There is actually a document on PEP 440 (https://www.python.org/dev/peps/pep-0440/) that indicates how to write your version numbers. versioning.py is an example of versioning a project:

      2.1.0.dev1# Development release      2.1.0a1# Alpha Release      2.1.0b1# Beta Release      2.1.0rc1# Release Candidate      2.1.0# Final Release      2.1.0.post1# Post Release      2018.04# Date based release
      19          # Serial release
  • description: A short and long description of your project. These will be displayed on PyPI when the project is published. The short description is required but the long description is optional.
  • url: The homepage URL for your project. This is an optional field.
  • author: The developer name(s) or organization name. This is an optional field.
  • author_email: The email address for the author listed above. Obfuscating the email address by spelling out the special characters, for example, your_name at your_organization dot com, is discouraged as this is a computer-readable field; use your_name@your_organization.com. This is an optional field.
  • classifiers: These categorize your project to help users find it on PyPI. There is a list of classifiers (https://pypi.python.org/pypi?%3Aaction=list_classifiers) that can be used, but they are optional. Some possible classifiers include: development status, framework used, intended use case, license, and so on.
  • keywords: List of keywords that describe your project. It is suggested you to use keywords that might be used by a user searching for your project. This is an optional field.
  • packages: List of packages used in your project. The list can be manually entered, but setuptools.find_packages() can be used to locate them automatically. A list of excluded packages can also be included to ignore packages that are not intended for release. This is a required field. An optional method for listing packages is to distribute a single Python file, which to change the packages argument to py_modules, which then expects my_module.py to exist in the project.

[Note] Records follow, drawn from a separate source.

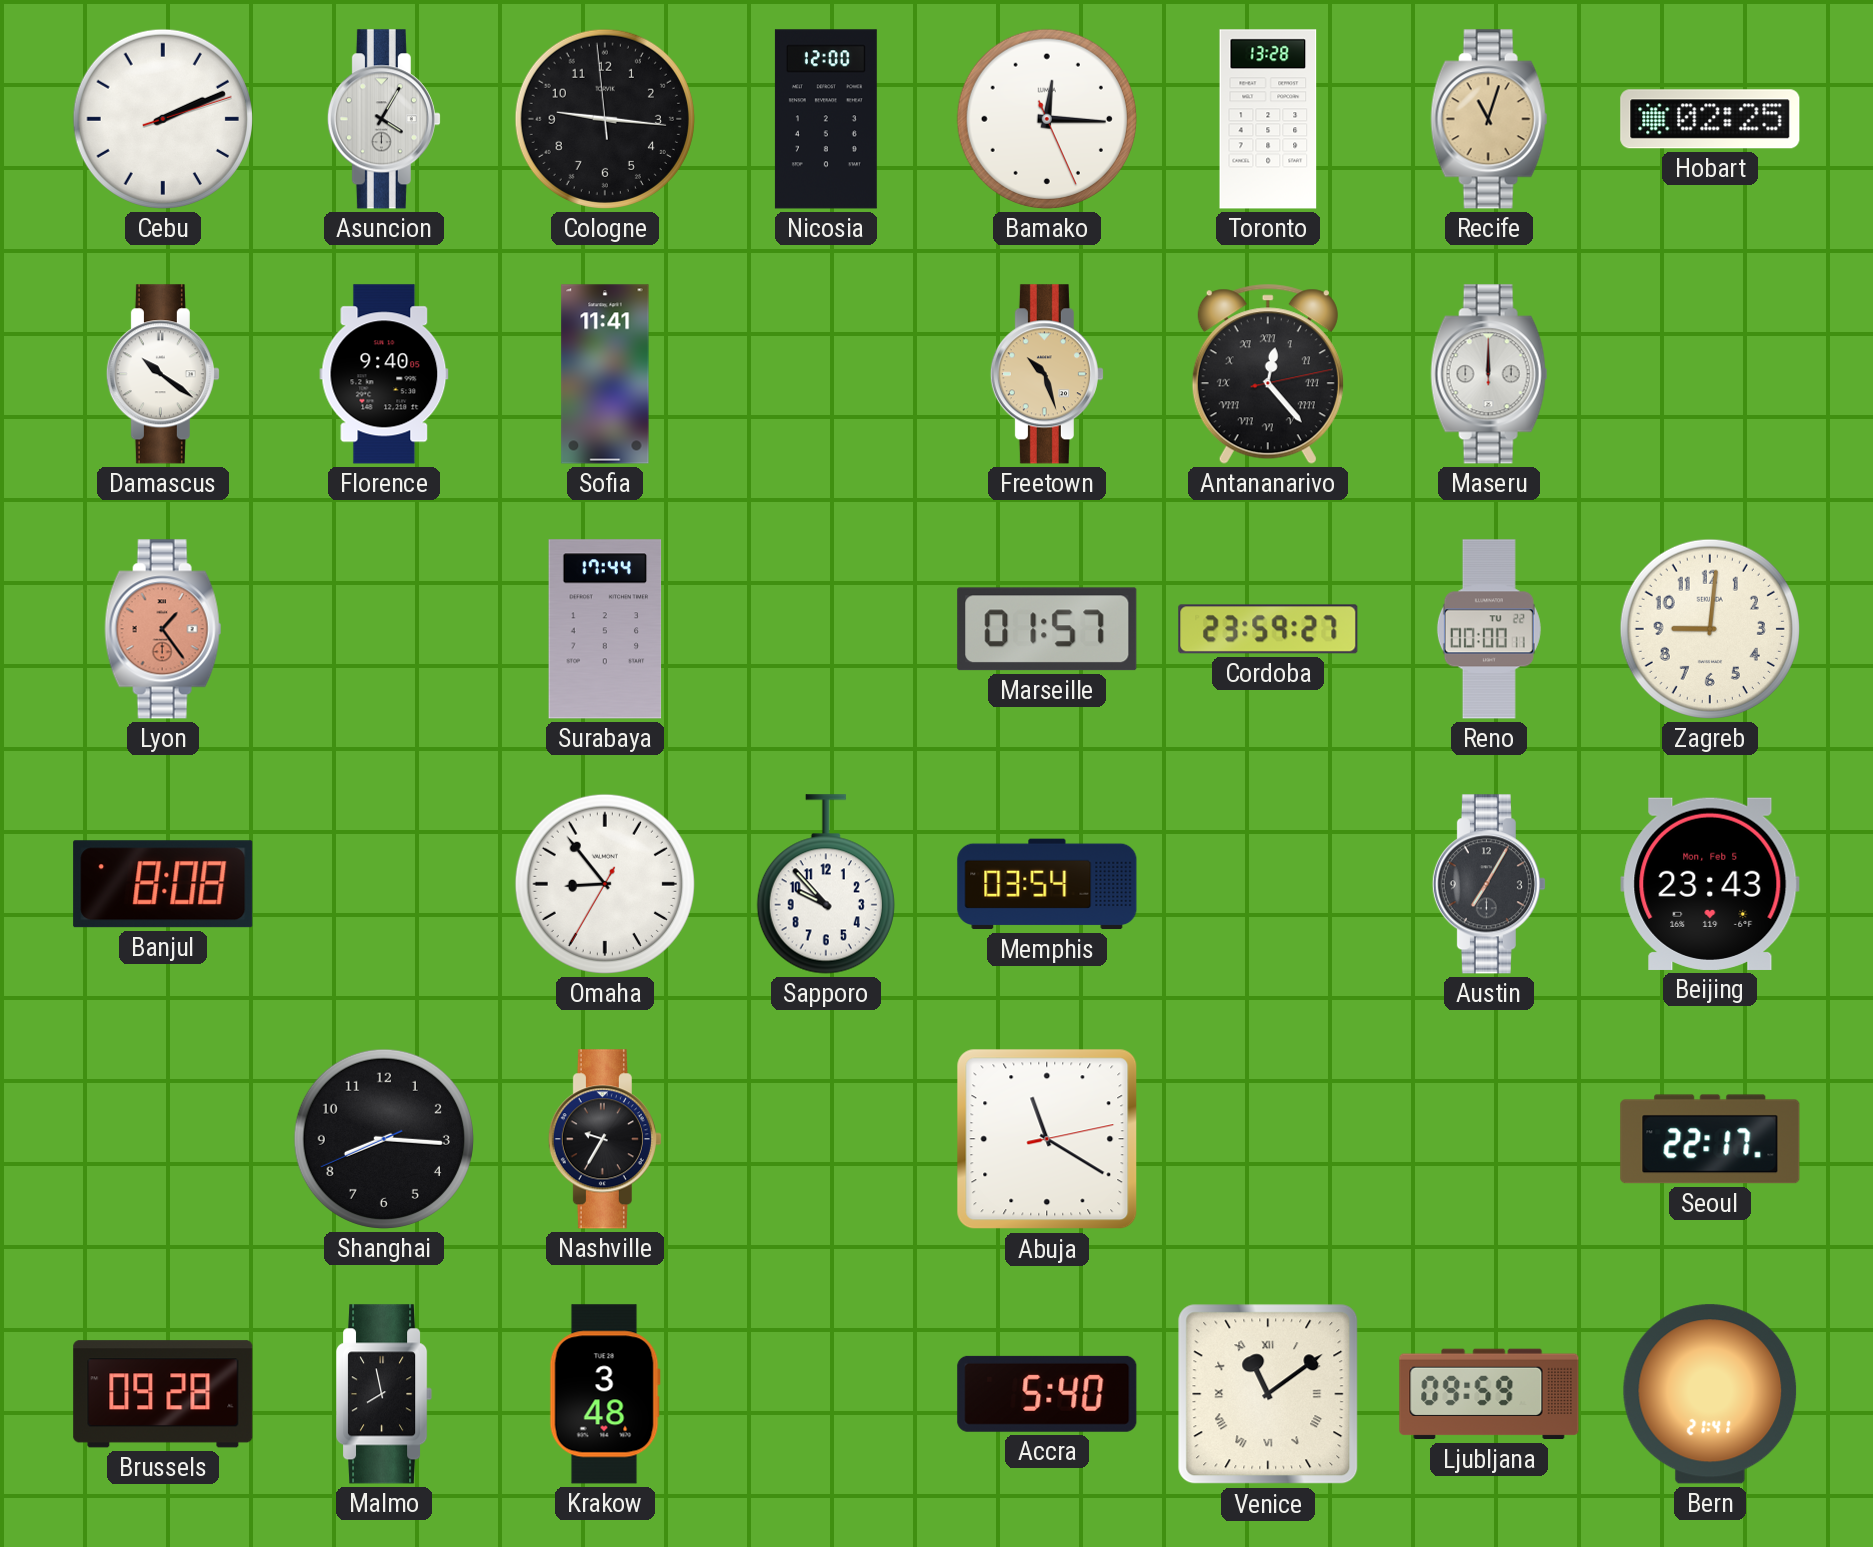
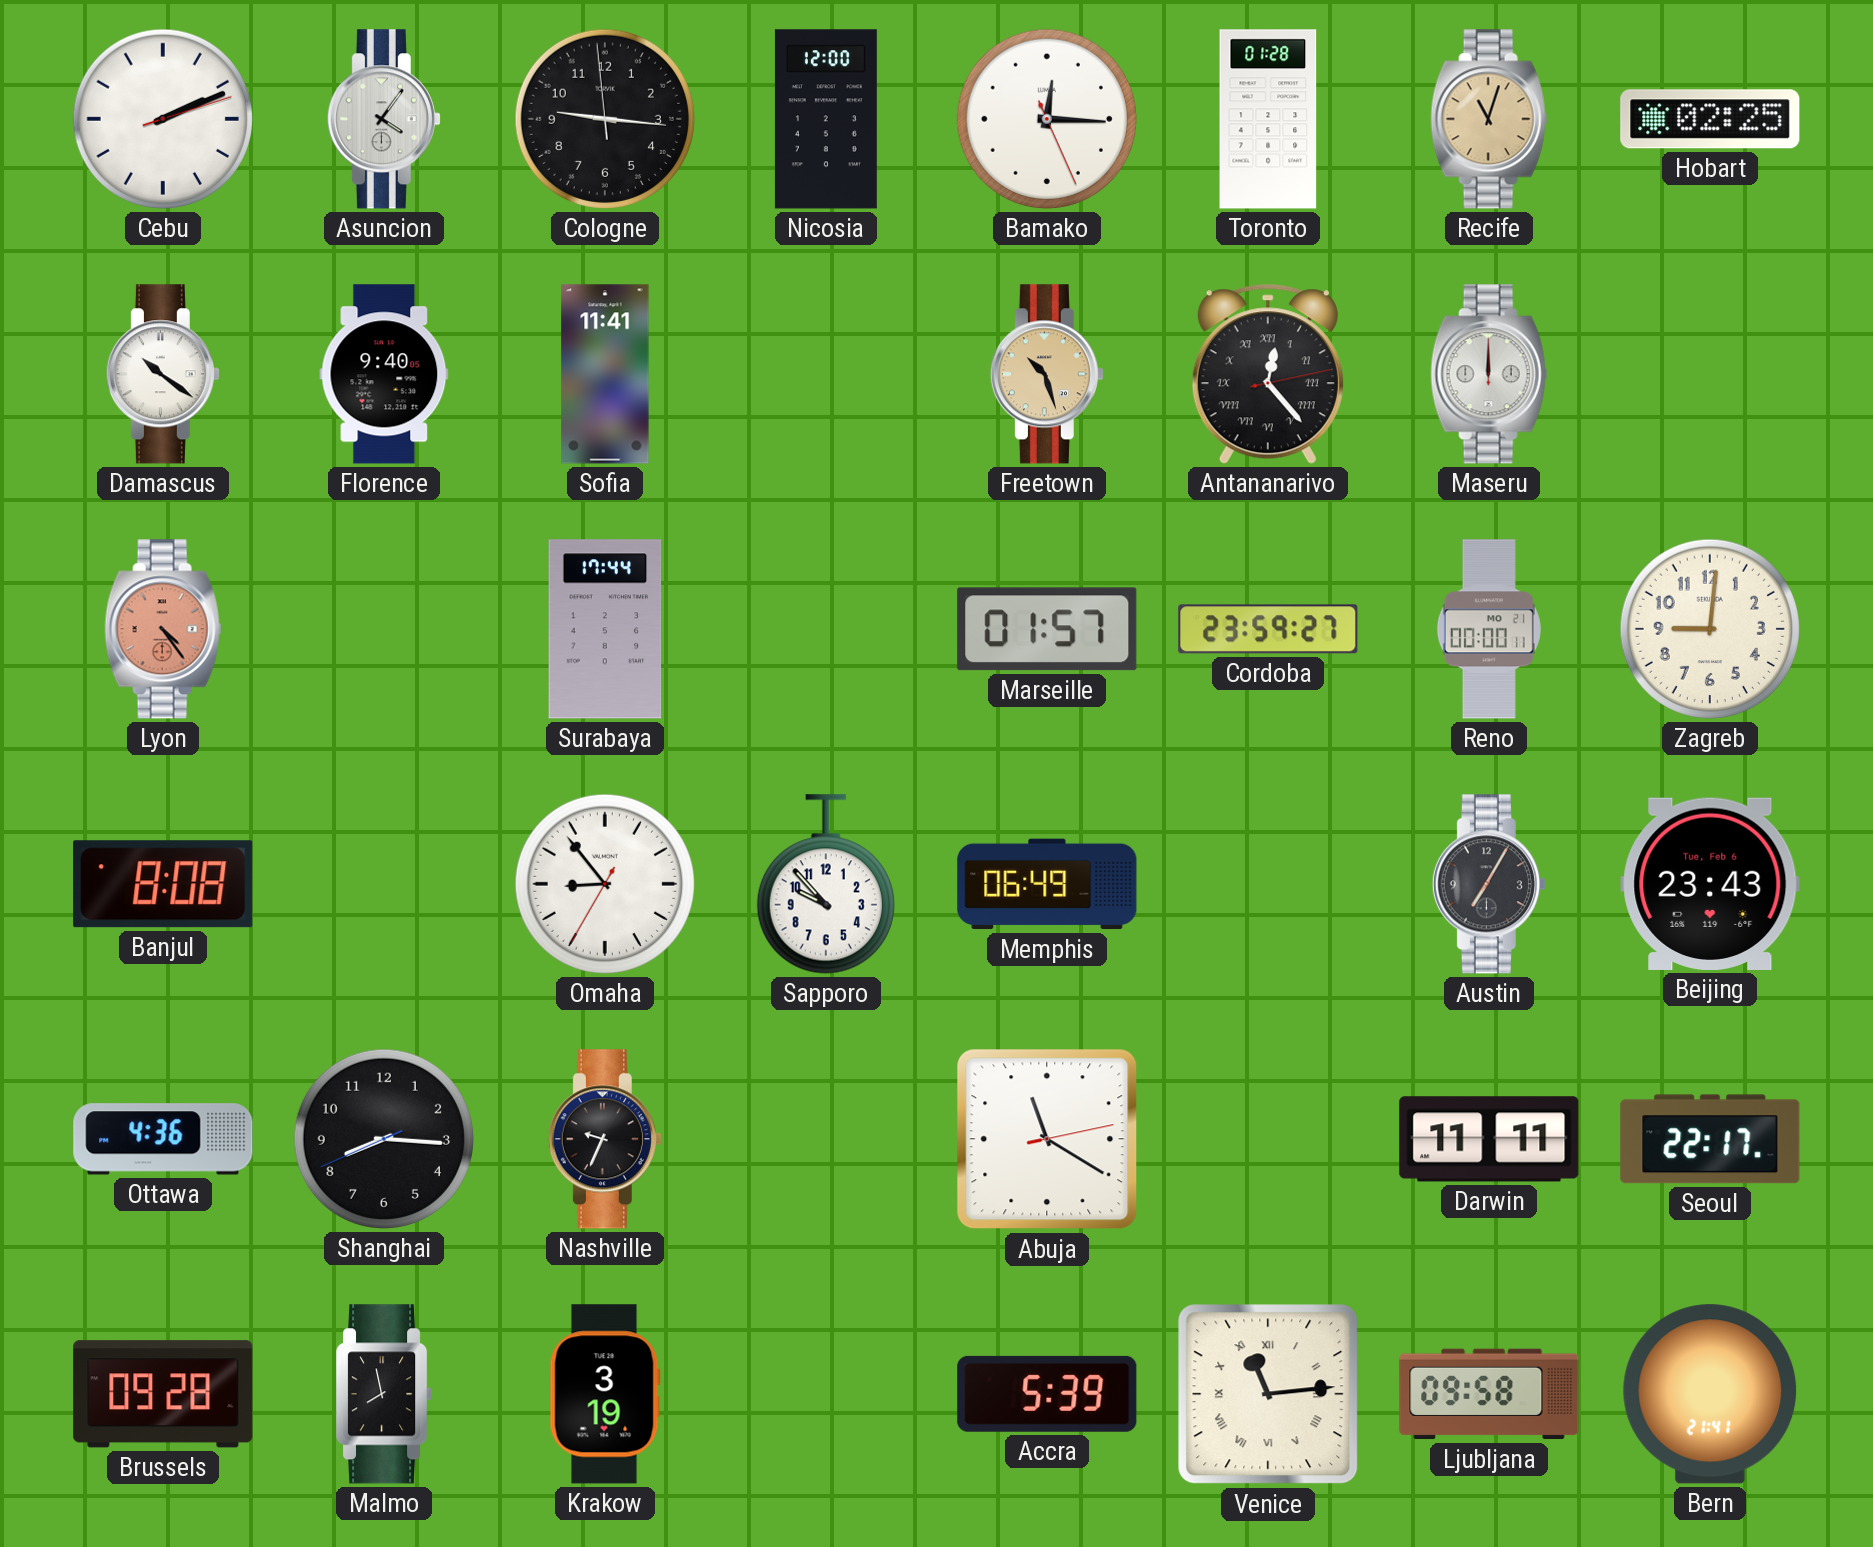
Asuncion: 4:05 -> 4:06
Toronto: 13:28 -> 01:28
Lyon: 1:24 -> 4:24
Reno date: TU 22 -> MO 21
Memphis: 03:54 -> 06:49
Beijing date: Mon, Feb 5 -> Tue, Feb 6
Ottawa: none -> 4:36
Nashville: 9:35 -> 9:34
Darwin: none -> 11:11
Krakow: 3:48 -> 3:19
Accra: 5:40 -> 5:39
Venice: 11:09 -> 11:14
Ljubljana: 09:59 -> 09:58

  • install_requires: Specifies the minimum dependencies for the project to run. pip uses this argument to automatically identify dependencies, so these packages must be valid, existing projects. This is an optional field.

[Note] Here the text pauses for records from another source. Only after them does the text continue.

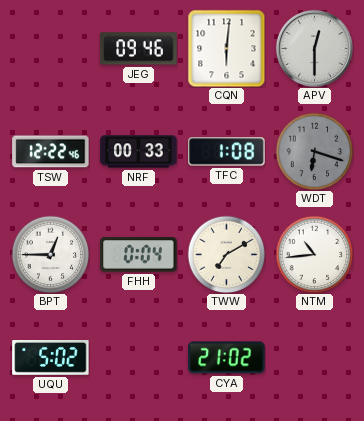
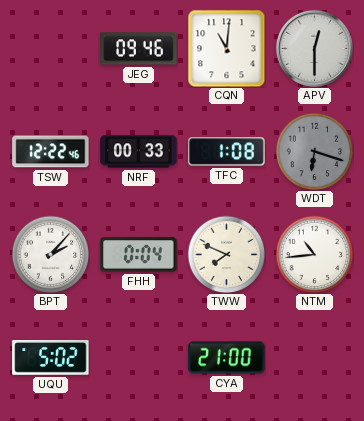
CQN: 6:01 -> 11:01
BPT: 12:45 -> 2:07
TWW: 7:10 -> 7:49
CYA: 21:02 -> 21:00
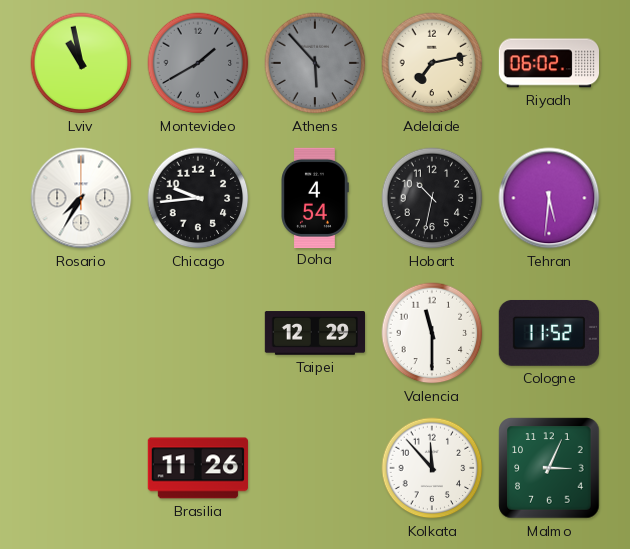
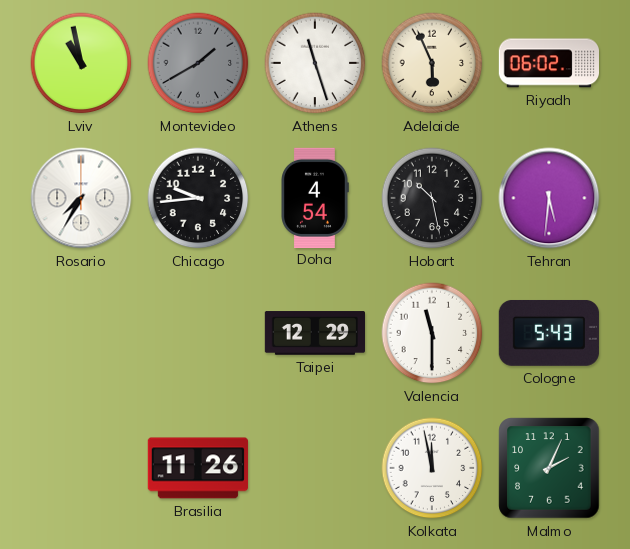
Athens: 5:53 -> 11:27
Athens dial: grey -> white
Adelaide: 7:13 -> 5:56
Hobart: 10:32 -> 10:28
Cologne: 11:52 -> 5:43
Kolkata: 11:53 -> 11:58
Malmo: 3:04 -> 2:04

  • python_requires: Specifies the Python versions the project will run on. This will prevent pip from installing the project on invalid versions. This is an optional field. This is a relatively recent feature; setuptools version 24.2.0 is the minimum version required for creating source distributions and wheels to ensure pip properly recognizes this field. In addition, pip version 9.0.0 or newer is required; earlier versions will ignore this field and install the package regardless of Python version.
  • package_data: This is used to indicate additional files to be installed in the package, such as other data files or documentation. This argument is a dictionary mapping the package name to a list of relative path names. This is an optional field.
  • data_fields: While package_data is the preferred method for identifying additional files, and is normally sufficient for the purpose, there are times when data files need to be placed outside your project package, for example, configuration files that need to be stored in a particular location in the file system. This is an optional field.
  • py_modules: List of names for single-file modules that are included in the project. This is a required field.
  • entry_points: Dictionary of executable scripts, such as plugins, that are defined within your project or that your project depends upon. Entry points provide cross-platform support and allow pip to create the appropriate executable form for the target platform. Because of these capabilities, entry points should be used in lieu of the scripts argument. This is an optional field.